### [TASK TO COMPLETE]
Every line below that has "content" in it should be copied.

Collected data
===

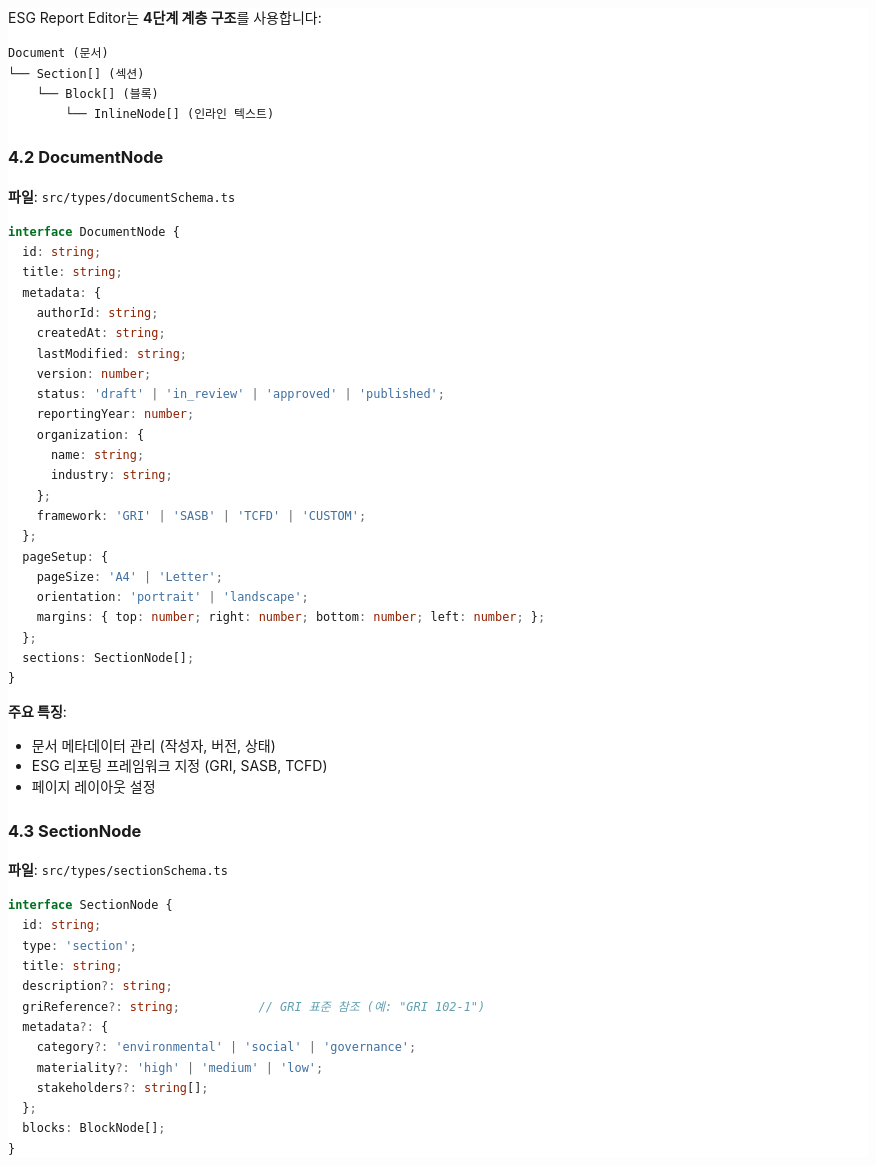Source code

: ESG Report Editor는 **4단계 계층 구조**를 사용합니다:

```
Document (문서)
└── Section[] (섹션)
    └── Block[] (블록)
        └── InlineNode[] (인라인 텍스트)
```

### 4.2 DocumentNode

**파일**: `src/types/documentSchema.ts`

```typescript
interface DocumentNode {
  id: string;
  title: string;
  metadata: {
    authorId: string;
    createdAt: string;
    lastModified: string;
    version: number;
    status: 'draft' | 'in_review' | 'approved' | 'published';
    reportingYear: number;
    organization: {
      name: string;
      industry: string;
    };
    framework: 'GRI' | 'SASB' | 'TCFD' | 'CUSTOM';
  };
  pageSetup: {
    pageSize: 'A4' | 'Letter';
    orientation: 'portrait' | 'landscape';
    margins: { top: number; right: number; bottom: number; left: number; };
  };
  sections: SectionNode[];
}
```

**주요 특징**:
- 문서 메타데이터 관리 (작성자, 버전, 상태)
- ESG 리포팅 프레임워크 지정 (GRI, SASB, TCFD)
- 페이지 레이아웃 설정

### 4.3 SectionNode

**파일**: `src/types/sectionSchema.ts`

```typescript
interface SectionNode {
  id: string;
  type: 'section';
  title: string;
  description?: string;
  griReference?: string;           // GRI 표준 참조 (예: "GRI 102-1")
  metadata?: {
    category?: 'environmental' | 'social' | 'governance';
    materiality?: 'high' | 'medium' | 'low';
    stakeholders?: string[];
  };
  blocks: BlockNode[];
}
```
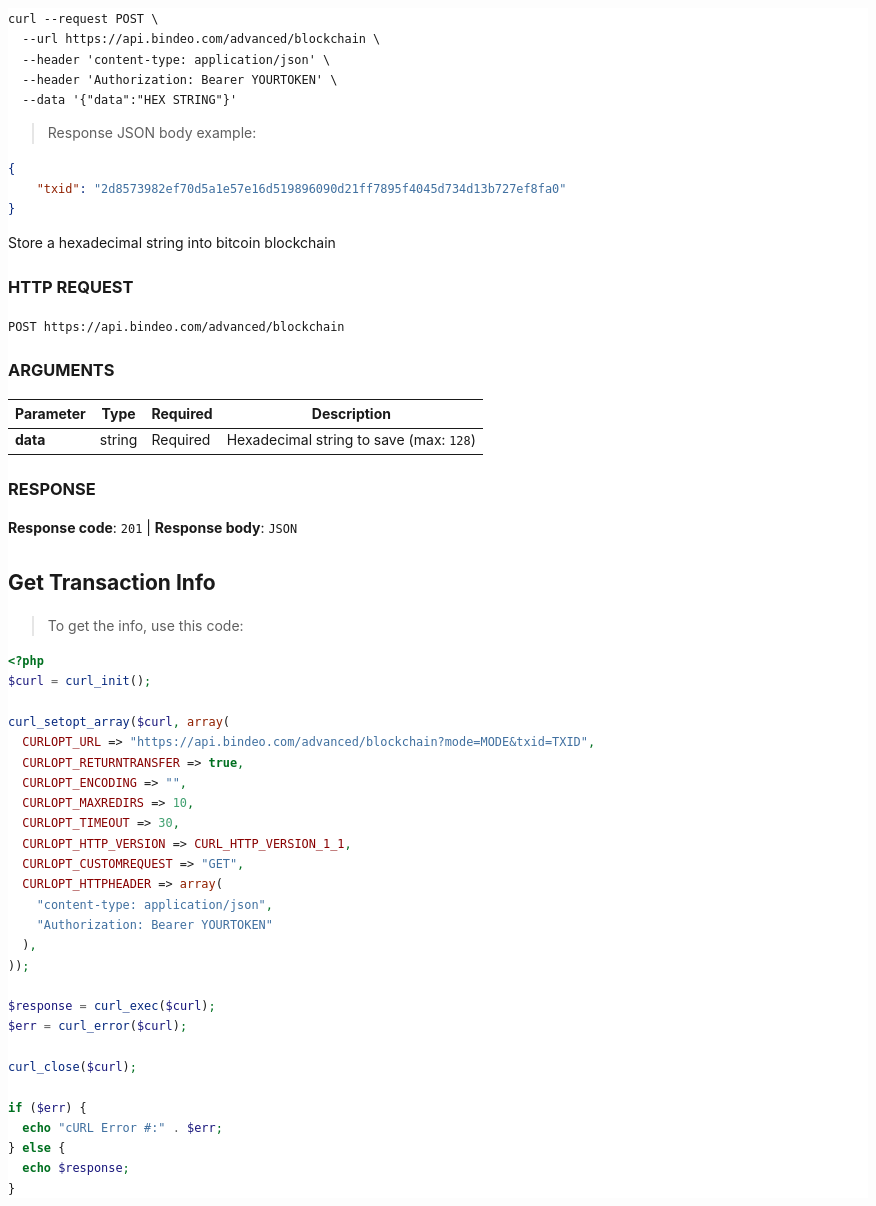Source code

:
 ```shell
curl --request POST \
  --url https://api.bindeo.com/advanced/blockchain \
  --header 'content-type: application/json' \
  --header 'Authorization: Bearer YOURTOKEN' \
  --data '{"data":"HEX STRING"}'
```

> Response JSON body example:

```json
{
    "txid": "2d8573982ef70d5a1e57e16d519896090d21ff7895f4045d734d13b727ef8fa0"
}
```

Store a hexadecimal string into bitcoin blockchain

### HTTP REQUEST

`POST https://api.bindeo.com/advanced/blockchain`

### ARGUMENTS

Parameter | Type | Required | Description
--------- | ---- | -------- | -----------
**data** | string | Required | Hexadecimal string to save (max: `128`)

### RESPONSE

<aside class="success"><b>Response code</b>: <code>201</code> | <b>Response body</b>: <code>JSON</code></aside>

## Get Transaction Info

> To get the info, use this code:

```php
<?php
$curl = curl_init();

curl_setopt_array($curl, array(
  CURLOPT_URL => "https://api.bindeo.com/advanced/blockchain?mode=MODE&txid=TXID",
  CURLOPT_RETURNTRANSFER => true,
  CURLOPT_ENCODING => "",
  CURLOPT_MAXREDIRS => 10,
  CURLOPT_TIMEOUT => 30,
  CURLOPT_HTTP_VERSION => CURL_HTTP_VERSION_1_1,
  CURLOPT_CUSTOMREQUEST => "GET",
  CURLOPT_HTTPHEADER => array(
    "content-type: application/json",
    "Authorization: Bearer YOURTOKEN"
  ),
));

$response = curl_exec($curl);
$err = curl_error($curl);

curl_close($curl);

if ($err) {
  echo "cURL Error #:" . $err;
} else {
  echo $response;
}
```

===

### [RESPONSE TO THE TASK]
  --header 'content-type: application/json' \
    "content-type: application/json",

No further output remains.